Example problem 1: Given $f(x)=2x^2-8x+11$
- Vertex: $h=-\frac{-8}{2\cdot 2}=\frac{8}{4}=2$
- Vertex value: $k=f(2)=2(4)-16+11=8-16+11=3$
- Vertex form: $f(x)=2(x-2)^2+3$
- Axis of symmetry: $x=2$
- Min value: $3$ ; Range: $[3,\infty)$
- Table of values (example):
- For symmetry around x=2, evaluate at x=0,1,2,3,4:
- $f(0)=11,\, f(1)=5,\, f(2)=3,\, f(3)=5,\, f(4)=11.$
Graph: interpret visually (parabola opens upward, vertex at (2,3))
EQUATION 1 (vertex form construction)
- Task: Determine the equation of the graph in vertex form given a Vertex and a Point on the graph.
- Method (general): If the vertex is $(h,k)$ and a point on the graph is $(x1,y1)$ , then
- The form is $f(x)=a(x-h)^2+k$ where
- $a=\frac{y1-k}{(x1-h)^2}$
- This yields the explicit vertex-form equation once a, h, k are known.
Problem-Solving: Applications involving triangles, area, and projectile paths
- 1) Rectangular garden
- Length is 5 meters longer than width; area is 84 m^2.
- Let width = w; length = w+5.
- Equation: $w(w+5)=84\Rightarrow w^2+5w-84=0.$
- Discriminant: $D=5^2-4(1)(-84)=25+336=361=19^2.$
- Solutions: $w=\frac{-5\pm19}{2}$ ⇒ $w=7\text{ or }w=-12.$
- Physical width: $w\ge 0$ , so $w=7$ , and length = $12$ .
- 2) Soccer ball trajectory
- Model: $y=-2x^2+8x+6$ with $x$ in seconds, $y$ in feet.
- Vertex: $x=-\dfrac{b}{2a}=-\dfrac{8}{2(-2)}=2$
- Vertex value: $y=f(2)=-2(4)+16+6=14$
- Axis of symmetry: $x=2$
- Max value: $14$ (since a<0)
- Range: $(-\infty, 14]$
- Table of Values: compute around the vertex, e.g., at x = 0,1,2,3,4 to illustrate the shape.
Connections and relevance
- The discriminant connects to the nature of the roots and helps decide whether solving numerically is needed.
- Sum/product relationships connect the roots to the coefficients, enabling construction of quadratic equations from given roots.
- Vertex form provides a direct link to the graph: vertex location, symmetry, and extremum values, facilitating graphing and optimization tasks.

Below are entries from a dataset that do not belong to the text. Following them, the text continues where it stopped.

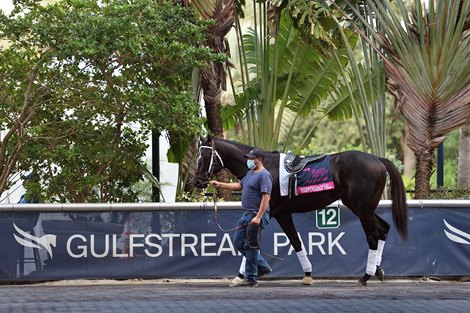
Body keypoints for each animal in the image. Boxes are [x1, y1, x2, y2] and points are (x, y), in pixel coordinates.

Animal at [194, 136, 408, 286]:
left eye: (204, 157)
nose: (197, 181)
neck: (263, 167)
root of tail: (377, 159)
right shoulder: (274, 214)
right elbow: (289, 242)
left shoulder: (275, 213)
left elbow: (274, 242)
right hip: (365, 208)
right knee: (383, 229)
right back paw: (378, 270)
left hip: (362, 209)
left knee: (373, 236)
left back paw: (365, 276)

- Real-world problems (area, motion) are naturally modeled by quadratic relationships; solving these translates algebra into practical answers.
Practical and ethical considerations
- When applying algebra to real-world problems, respect constraints (e.g., width must be positive in geometry problems).

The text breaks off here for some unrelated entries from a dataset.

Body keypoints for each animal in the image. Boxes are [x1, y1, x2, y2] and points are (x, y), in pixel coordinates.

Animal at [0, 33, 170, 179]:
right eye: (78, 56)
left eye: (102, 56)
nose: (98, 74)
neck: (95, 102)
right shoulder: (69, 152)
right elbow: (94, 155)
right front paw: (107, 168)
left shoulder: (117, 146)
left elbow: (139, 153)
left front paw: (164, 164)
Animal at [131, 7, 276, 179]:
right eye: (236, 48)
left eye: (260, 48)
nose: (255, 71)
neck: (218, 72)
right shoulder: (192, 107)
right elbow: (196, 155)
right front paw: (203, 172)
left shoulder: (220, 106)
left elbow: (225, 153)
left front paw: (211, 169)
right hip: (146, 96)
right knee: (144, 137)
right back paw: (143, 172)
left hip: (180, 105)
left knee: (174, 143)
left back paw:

- Interpret the domain and physical feasibility of solutions; some mathematical results may be extraneous in real contexts (like negative dimensions).
Summary of key formulas to memorize
- Quadratic Formula: $x=\frac{-b\pm\sqrt{b^2-4ac}}{2a}$
- Discriminant: $D=b^2-4ac$
- Sum of roots: $r1+r2=-\frac{b}{a}$
- Product of roots: $r1r2=\frac{c}{a}$
- Vertex: $h=-\frac{b}{2a},\quad k=\frac{4ac-b^2}{4a}$
- Vertex form: $f(x)=a(x-h)^2+k$
- Range indications from vertex and a: if a>0, range begins at $k$ ; if a<0, range ends at $k$ .

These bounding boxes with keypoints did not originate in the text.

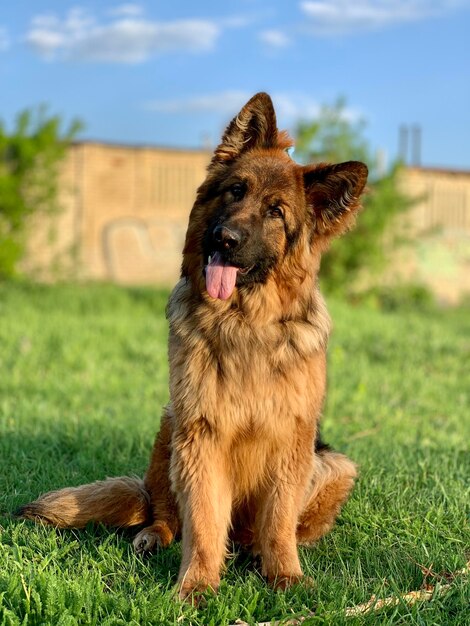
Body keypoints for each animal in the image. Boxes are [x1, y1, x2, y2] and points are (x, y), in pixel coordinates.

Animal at [18, 91, 370, 596]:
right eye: (235, 191)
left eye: (276, 212)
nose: (225, 238)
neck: (245, 323)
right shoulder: (201, 433)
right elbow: (202, 519)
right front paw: (197, 585)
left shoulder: (292, 438)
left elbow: (279, 521)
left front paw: (285, 575)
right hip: (171, 426)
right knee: (166, 514)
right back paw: (154, 536)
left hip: (335, 465)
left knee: (265, 529)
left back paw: (254, 551)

Quick reference table (selected results)
- For $f(x)=2x^2-8x+11$ :
- Vertex: $(2,3)$ ; Vertex form: $f(x)=2(x-2)^2+3$
- Axis: $x=2$ ; Min value: $3$ ; Range: $[3,\infty)$
- For the discriminant problems:
- x^2+4x+5=0\Rightarrow D=-4<0 (imaginary roots)
- 3x^2-2x-1=0\Rightarrow D=16>0 (real, rational, unequal roots)
Note on units and dimensions in word problems
- Keep track of units (meters, seconds, inches, etc.) and ensure consistency when forming equations.
Quick study tips
- Practice deriving the sum/product relations from the quadratic coefficient structure.
- Check cases for D to quickly classify roots without solving fully.
- Use vertex form to quickly identify extremum and axis of symmetry when graphing.
References to the material in this review
- Quadratic Formula and roots; Sum and Product of Roots; Discriminant and Nature of Roots.
- Rational Algebraic Equations; Quadratic Inequalities.
- Quadratic Functions: standard form, vertex form, vertex calculations, and graph features.
- Problem-solving applications and real-world modeling with quadratics.
Final notes
- Practice solving both algebraic and application problems to strengthen connections between formulas and real-world interpretations.